**Exercise aim**
Reproduce every one of the lines below without any change, keeping them in the same order.

**Supplied information**
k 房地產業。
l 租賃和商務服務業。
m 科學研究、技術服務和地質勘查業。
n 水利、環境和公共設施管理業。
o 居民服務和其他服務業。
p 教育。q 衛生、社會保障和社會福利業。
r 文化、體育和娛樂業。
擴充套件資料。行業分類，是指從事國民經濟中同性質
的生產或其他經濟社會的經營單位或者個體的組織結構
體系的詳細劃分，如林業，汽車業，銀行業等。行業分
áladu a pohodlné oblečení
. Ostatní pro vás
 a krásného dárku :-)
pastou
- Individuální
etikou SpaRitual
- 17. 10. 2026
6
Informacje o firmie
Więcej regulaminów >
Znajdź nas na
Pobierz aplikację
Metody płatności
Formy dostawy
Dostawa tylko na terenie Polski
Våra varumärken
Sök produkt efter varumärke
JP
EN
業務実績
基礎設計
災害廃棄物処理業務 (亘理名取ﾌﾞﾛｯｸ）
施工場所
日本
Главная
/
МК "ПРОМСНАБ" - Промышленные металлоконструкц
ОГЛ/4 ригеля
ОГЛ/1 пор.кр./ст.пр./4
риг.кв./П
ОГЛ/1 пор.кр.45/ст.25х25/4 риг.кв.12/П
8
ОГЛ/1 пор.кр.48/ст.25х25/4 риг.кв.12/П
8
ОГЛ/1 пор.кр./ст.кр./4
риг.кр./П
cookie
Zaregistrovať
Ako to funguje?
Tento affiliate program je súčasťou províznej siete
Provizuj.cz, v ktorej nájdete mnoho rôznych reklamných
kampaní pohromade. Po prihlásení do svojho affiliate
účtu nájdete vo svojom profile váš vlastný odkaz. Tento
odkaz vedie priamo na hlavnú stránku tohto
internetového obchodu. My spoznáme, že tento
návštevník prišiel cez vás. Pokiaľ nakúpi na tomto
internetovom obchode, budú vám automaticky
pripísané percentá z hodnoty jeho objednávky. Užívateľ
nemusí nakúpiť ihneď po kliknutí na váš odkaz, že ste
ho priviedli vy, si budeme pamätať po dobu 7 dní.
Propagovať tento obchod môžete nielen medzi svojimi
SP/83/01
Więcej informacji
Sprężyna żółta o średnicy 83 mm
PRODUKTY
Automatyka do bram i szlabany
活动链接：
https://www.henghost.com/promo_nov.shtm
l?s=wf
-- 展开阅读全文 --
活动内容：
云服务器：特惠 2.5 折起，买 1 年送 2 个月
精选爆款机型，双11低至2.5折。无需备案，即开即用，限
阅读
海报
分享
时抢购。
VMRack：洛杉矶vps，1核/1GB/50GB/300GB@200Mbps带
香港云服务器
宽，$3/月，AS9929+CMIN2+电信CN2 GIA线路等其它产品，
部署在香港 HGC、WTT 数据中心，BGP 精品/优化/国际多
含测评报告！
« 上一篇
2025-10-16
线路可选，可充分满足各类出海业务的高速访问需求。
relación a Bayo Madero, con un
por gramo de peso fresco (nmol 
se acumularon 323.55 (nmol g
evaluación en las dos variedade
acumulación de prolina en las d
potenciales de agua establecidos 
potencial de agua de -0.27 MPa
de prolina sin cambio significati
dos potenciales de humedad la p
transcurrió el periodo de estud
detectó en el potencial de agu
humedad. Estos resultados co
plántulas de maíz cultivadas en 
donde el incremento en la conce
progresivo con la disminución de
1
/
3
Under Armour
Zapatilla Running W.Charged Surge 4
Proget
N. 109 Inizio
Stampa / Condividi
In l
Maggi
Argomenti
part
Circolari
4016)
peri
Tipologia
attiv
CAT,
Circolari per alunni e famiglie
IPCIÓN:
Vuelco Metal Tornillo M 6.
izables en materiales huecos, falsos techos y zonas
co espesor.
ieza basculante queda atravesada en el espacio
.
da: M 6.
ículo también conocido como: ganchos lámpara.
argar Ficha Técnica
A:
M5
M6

**Result for this exercise**
k 房地產業。
l 租賃和商務服務業。
m 科學研究、技術服務和地質勘查業。
n 水利、環境和公共設施管理業。
o 居民服務和其他服務業。
p 教育。q 衛生、社會保障和社會福利業。
r 文化、體育和娛樂業。
擴充套件資料。行業分類，是指從事國民經濟中同性質
的生產或其他經濟社會的經營單位或者個體的組織結構
體系的詳細劃分，如林業，汽車業，銀行業等。行業分
áladu a pohodlné oblečení
. Ostatní pro vás
 a krásného dárku :-)
pastou
- Individuální
etikou SpaRitual
- 17. 10. 2026
6
Informacje o firmie
Więcej regulaminów >
Znajdź nas na
Pobierz aplikację
Metody płatności
Formy dostawy
Dostawa tylko na terenie Polski
Våra varumärken
Sök produkt efter varumärke
JP
EN
業務実績
基礎設計
災害廃棄物処理業務 (亘理名取ﾌﾞﾛｯｸ）
施工場所
日本
Главная
/
МК "ПРОМСНАБ" - Промышленные металлоконструкц
ОГЛ/4 ригеля
ОГЛ/1 пор.кр./ст.пр./4
риг.кв./П
ОГЛ/1 пор.кр.45/ст.25х25/4 риг.кв.12/П
8
ОГЛ/1 пор.кр.48/ст.25х25/4 риг.кв.12/П
8
ОГЛ/1 пор.кр./ст.кр./4
риг.кр./П
cookie
Zaregistrovať
Ako to funguje?
Tento affiliate program je súčasťou províznej siete
Provizuj.cz, v ktorej nájdete mnoho rôznych reklamných
kampaní pohromade. Po prihlásení do svojho affiliate
účtu nájdete vo svojom profile váš vlastný odkaz. Tento
odkaz vedie priamo na hlavnú stránku tohto
internetového obchodu. My spoznáme, že tento
návštevník prišiel cez vás. Pokiaľ nakúpi na tomto
internetovom obchode, budú vám automaticky
pripísané percentá z hodnoty jeho objednávky. Užívateľ
nemusí nakúpiť ihneď po kliknutí na váš odkaz, že ste
ho priviedli vy, si budeme pamätať po dobu 7 dní.
Propagovať tento obchod môžete nielen medzi svojimi
SP/83/01
Więcej informacji
Sprężyna żółta o średnicy 83 mm
PRODUKTY
Automatyka do bram i szlabany
活动链接：
https://www.henghost.com/promo_nov.shtm
l?s=wf
-- 展开阅读全文 --
活动内容：
云服务器：特惠 2.5 折起，买 1 年送 2 个月
精选爆款机型，双11低至2.5折。无需备案，即开即用，限
阅读
海报
分享
时抢购。
VMRack：洛杉矶vps，1核/1GB/50GB/300GB@200Mbps带
香港云服务器
宽，$3/月，AS9929+CMIN2+电信CN2 GIA线路等其它产品，
部署在香港 HGC、WTT 数据中心，BGP 精品/优化/国际多
含测评报告！
« 上一篇
2025-10-16
线路可选，可充分满足各类出海业务的高速访问需求。
relación a Bayo Madero, con un
por gramo de peso fresco (nmol 
se acumularon 323.55 (nmol g
evaluación en las dos variedade
acumulación de prolina en las d
potenciales de agua establecidos 
potencial de agua de -0.27 MPa
de prolina sin cambio significati
dos potenciales de humedad la p
transcurrió el periodo de estud
detectó en el potencial de agu
humedad. Estos resultados co
plántulas de maíz cultivadas en 
donde el incremento en la conce
progresivo con la disminución de
1
/
3
Under Armour
Zapatilla Running W.Charged Surge 4
Proget
N. 109 Inizio
Stampa / Condividi
In l
Maggi
Argomenti
part
Circolari
4016)
peri
Tipologia
attiv
CAT,
Circolari per alunni e famiglie
IPCIÓN:
Vuelco Metal Tornillo M 6.
izables en materiales huecos, falsos techos y zonas
co espesor.
ieza basculante queda atravesada en el espacio
.
da: M 6.
ículo también conocido como: ganchos lámpara.
argar Ficha Técnica
A:
M5
M6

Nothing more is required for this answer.